● WHAT TO DO:
1) In the passage on the optical element driving mechanism, which boundary of opening 1530 is longer when viewed along the main axis C?
2) Pick up the passage on the optical element driving mechanism after its last sentence and continue it.

● SOURCE TEXT:

As shown in FIG. 8, when viewed along the main axis C (FIG. 1), the geometric center of the fixed portion 1100 and the geometric center of the first movable portion 1200 are both generally located at the position of the geometric center C1. When viewed along the main axis C (FIG. 1), the geometric center C2 of the opening 1530 does not overlap with the geometric center C1 of the first movable portion 1200.

Since the geometry of the first optical element 2000 (FIG. 7) corresponds to the geometry of the opening 1530 of the first circuit member 1500, it can be understood that when viewed along the main axis C (FIG. 1), the geometric center C1 of the first movable portion 1200 does not overlap with the geometric center of the first optical element 2000.

FIG. 9 is a cross-sectional view of the optical element driving mechanism 1000 taken along line B-B′ in FIG. 1. FIG. As shown in FIG. 9, the opening 1530 includes a first boundary 1531 and a second boundary 1532. When viewed along the main axis C (the Z-axis), the length of the first boundary 1531 is greater than the length of the second boundary 1532.

● DATASET EXCERPT:

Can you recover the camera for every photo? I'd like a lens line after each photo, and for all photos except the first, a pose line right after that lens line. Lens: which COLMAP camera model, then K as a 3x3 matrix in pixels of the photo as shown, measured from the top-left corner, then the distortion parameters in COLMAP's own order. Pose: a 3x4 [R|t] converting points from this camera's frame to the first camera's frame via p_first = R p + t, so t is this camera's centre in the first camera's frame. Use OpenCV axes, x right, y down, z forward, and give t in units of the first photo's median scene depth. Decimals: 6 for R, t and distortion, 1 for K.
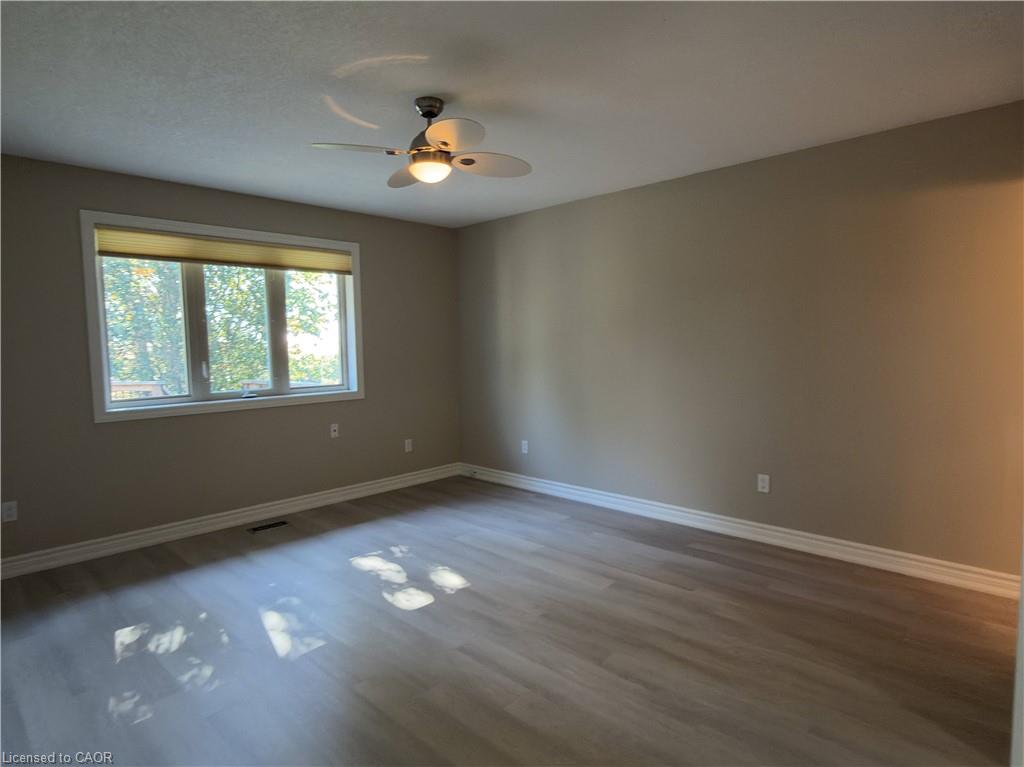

● ANSWERS TO EACH TASK:
1) The first boundary 1531 is longer than the second boundary 1532.

2)
As shown in FIG. 9, when viewed along the main axis C (the Z-axis), the first boundary 1531 is adjacent to the first side 1101 of the fixed portion 1100. When viewed along the main axis C, the second boundary 1532 is adjacent to the second side 1102 of the fixed portion 1100.

As shown in FIG. 9, when viewed along the main axis C (the Z-axis), the first coil 1412 and the second coil 1413 of the first driving portion 1410 are located on the first side 1101. When viewed along the main axis C, the second driving portion 1420 is located on the second side 1102. When viewed along the main axis C, the shortest distance between the first boundary 1531 and the first side 1101 is different from the shortest distance between the second boundary 1532 and the second side 1102.

As shown in FIG. 9, when viewed along the main axis C (the Z-axis), the maximum size of the first coil 1412 is different from the maximum size of the second coil 1413 in the extending direction of the first side 1101 (the direction of the X-axis). In detail, when viewed along the main axis C, the maximum size of the first coil 1412 is smaller than the maximum size of the second coil 1413 in the extending direction of the first side 1101.

As shown in FIG. 9, the third coil 1422 is located on the second side 1102 when viewed along the main axis C (the Z-axis). When viewed along the main axis C, the shortest distance between the first coil 1412 and the third coil 1422 is different from the shortest distance between the second coil 1413 and the third coil 1422. When viewed along the main axis C, the shortest distance between the first coil 1412 and the third coil 1422 is greater than the shortest distance between the second coil 1413 and the third coil 1422.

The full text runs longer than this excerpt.